Nesse evento multidesportivo continental, as Morenas ganharam o ouro contra a melhor equipa apresentada pelos Estados Unidos naqueles anos, na qual brilharam as históricas Flora Hyman e Rita Crockett, ambas medalhistas de prata um ano depois nos Jogos Olímpicos de Los Angeles.
A capital venezuelana assistiu à transição da geração de Mamita, que disputou seu último grande evento de voleibol - ela se aposentou no ano seguinte, depois que Cuba se retirou das Olimpíadas em solidariedade aos países socialistas da época -, para a geração seguinte, com veteranas como a passadora Imilsis Tellez, que permaneceu por mais algumas temporadas.
Como também falharam o evento de verão em Seul 1988, os resultados mais importantes nestes anos foram os títulos nos Jogos das Caraíbas Centrais (Havana 1982, Santiago de los Caballeros 1986) e nos Jogos Pan-Americanos (Caracas 1983 e Indianápolis 1987), bem como as medalhas de prata conquistadas na Taça do Mundo no Japão em 1985 e na Taça do Mundo na Checoslováquia em 1986.
Este último evento serviu para apresentar várias das jogadoras que acompanharam Mireya Luis nos anos dourados e espectaculares, um percurso que começou com o ceptro no Campeonato do Mundo do Japão em 1989 e terminou com a medalha de ouro olímpica em Sydney 2000.
O Por do Sol das Morenas
Depois de Sydney, a equipa iniciou uma renovação que a levou a um quinto lugar no Campeonato do Mundo de 2002, na Alemanha, antes de conquistar uma surpreendente medalha de bronze nos Jogos Olímpicos de 2004, em Atenas, com um plantel em que apenas sobreviveram as atacantes Yumilka Ruiz, Zoila Barros, Martha Sánchez e a já veterana defesa-central Ana Ibis Fernández.
A equipa terminou em sétimo lugar no Campeonato do Mundo de 2006, no Japão, ficou em quarto lugar no Campeonato do Mundo de 2007 e conquistou um difícil ouro continental no Rio 2007, ao derrotar a anfitriã Brasil em cinco sets, em mais uma batalha épica de voleibol.
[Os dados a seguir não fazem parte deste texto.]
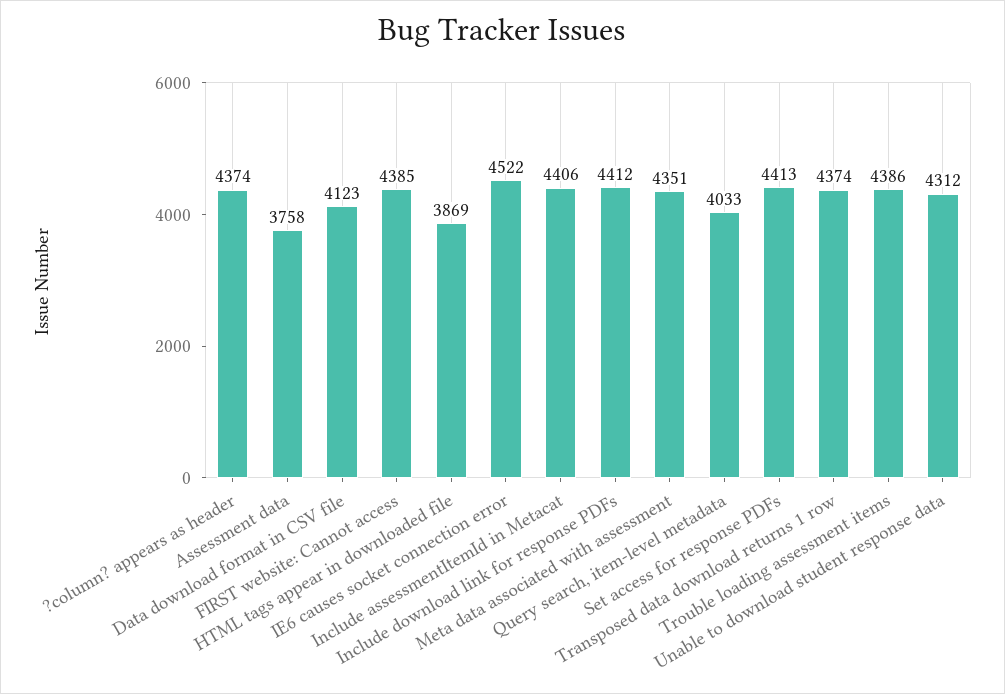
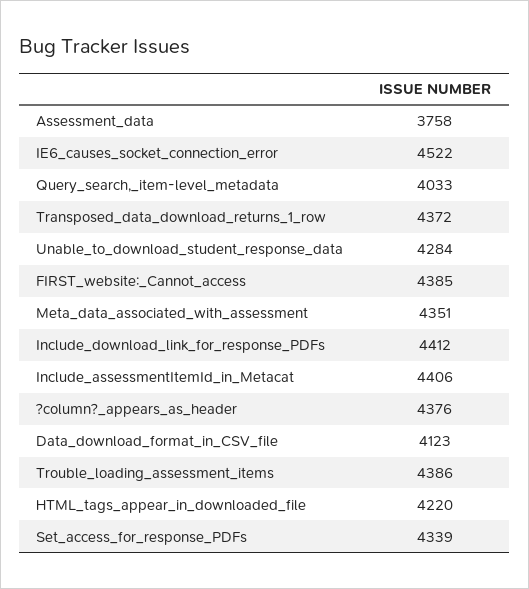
?column? appears as header: 4374 -> 4376
HTML tags appear in downloaded file: 3869 -> 4220
Set access for response PDFs: 4413 -> 4339
Transposed data download returns 1 row: 4374 -> 4372
Unable to download student response data: 4312 -> 4284

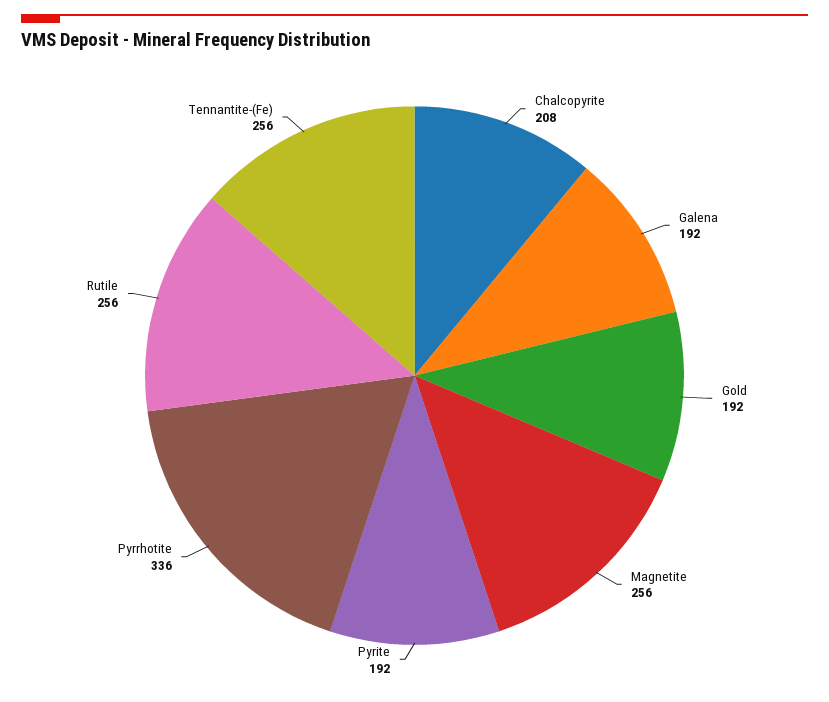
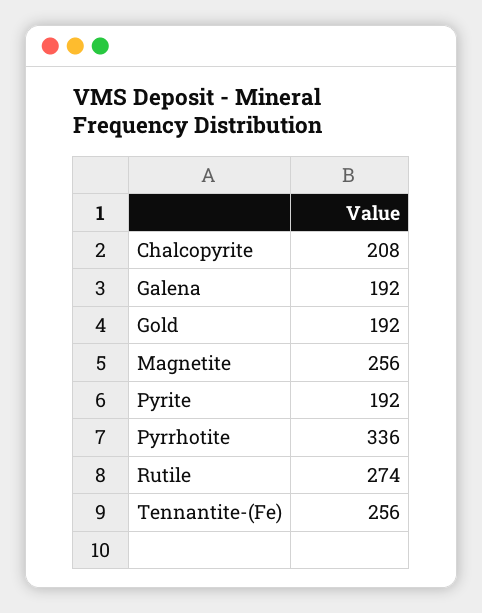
Rutile: 256 -> 274

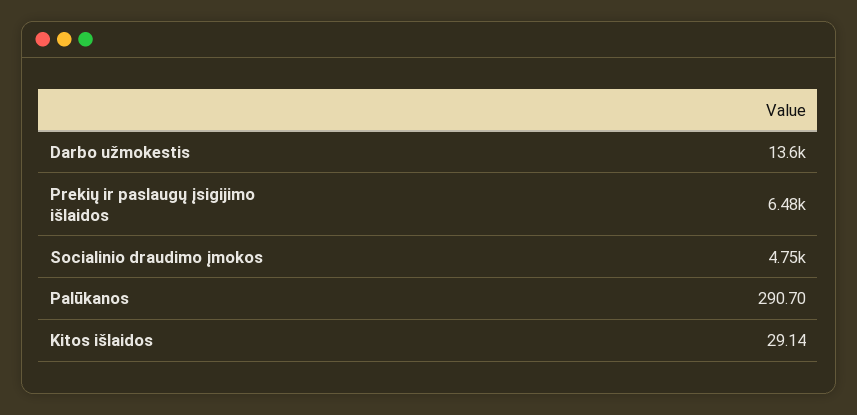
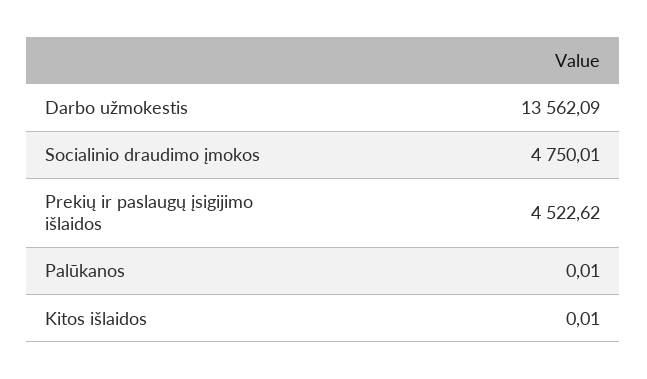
Prekių ir paslaugų įsigijimo išlaidos: 6480 -> 4522.62
Palūkanos: 290.7 -> 0.01
Kitos išlaidos: 29.14 -> 0.01

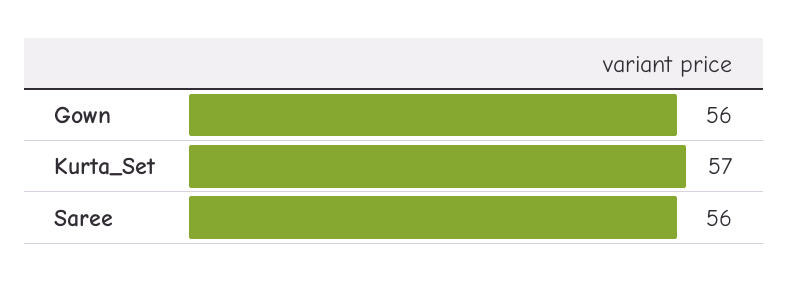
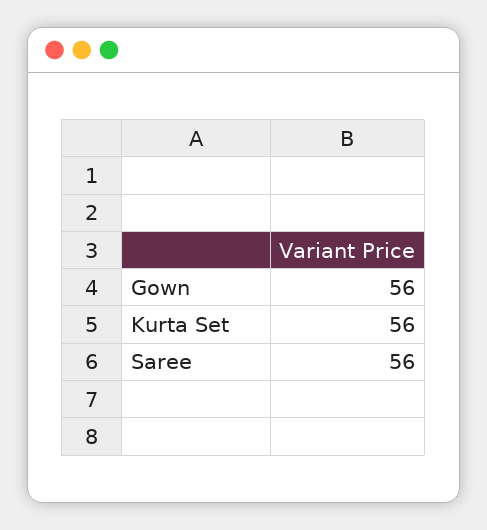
Kurta_Set: 57 -> 56

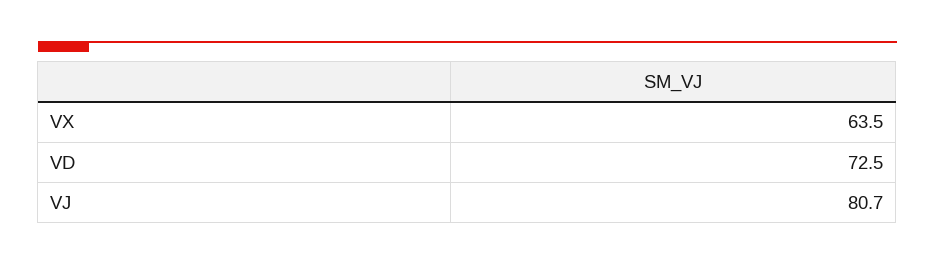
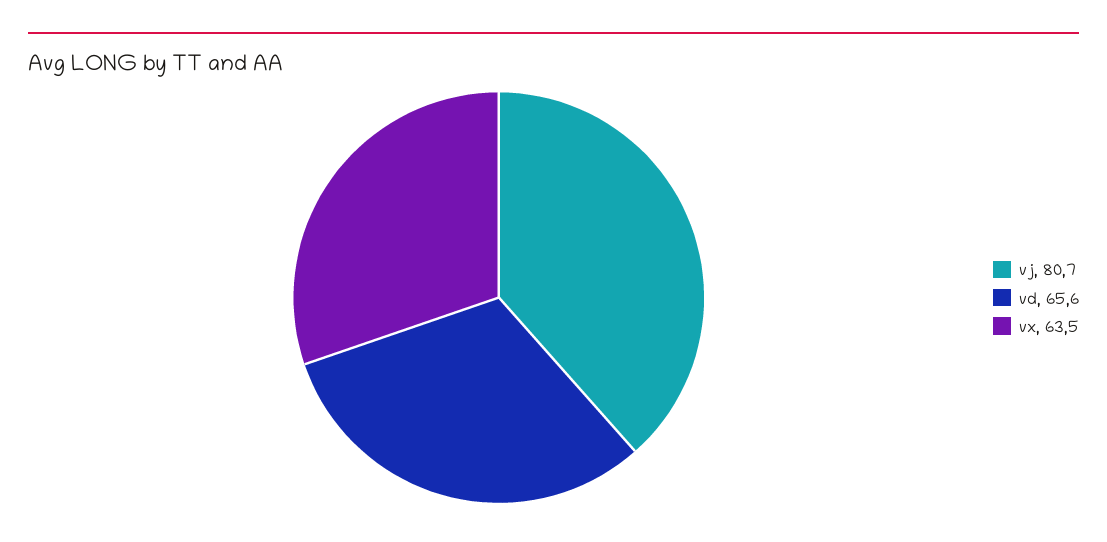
VD: 72.5 -> 65.6

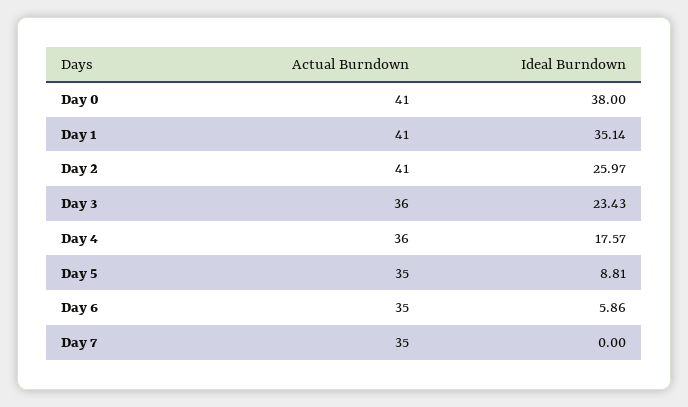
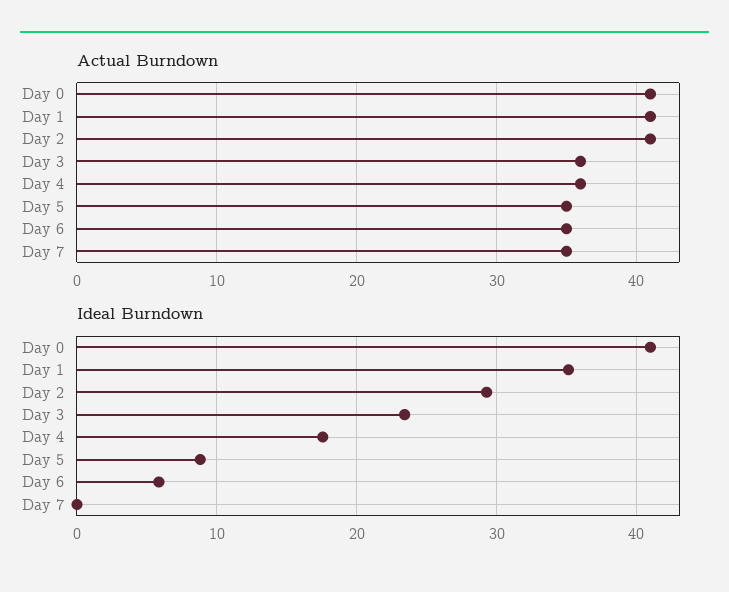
Ideal Burndown, Day 0: 38 -> 41
Ideal Burndown, Day 2: 25.97 -> 29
Em Pequim 2008, a nova geração chegou às meias-finais, mas caíram por 1-3 contra os EUA e a China, terminando em quarto lugar.
A medalha de ouro no Pan-Americano do Rio de Janeiro foi o último grande triunfo das Morenas, que já não são sequer campeãs do Caribe Central e do Pan-Americano, com apenas uma medalha de bronze em Veracruz 2014 e uma prata em Guadalajara 2011, respetivamente.
Mas a história respeitará o lugar no topo que elas conquistaram para sempre como as Morenas del Caribe, depois de brilharem por quatro décadas, inclusive de forma espetacular entre 1989 e 2000, e a inclusão até agora de sete jogadores no Hall da Fama da Federação Internacional de Voleibol (FIVB).
São elas Regla Torres em 2001, Mireya Luis (2004), Magalys Carvajal (2011), Mirka Francia (2019), Taimaris Agüero (2021), Yumilka Ruiz (2023), Regla Bell (2024), além do lendário técnico Eugenio George (2005).
Outras com méritos mais do que relevantes, como Ana Ibis Fernandez (quatro vezes medalhista olímpica) ou as tricampeãs Marlenis Costa e Lili Izquierdo esperam e merecem a consideração da FIVB.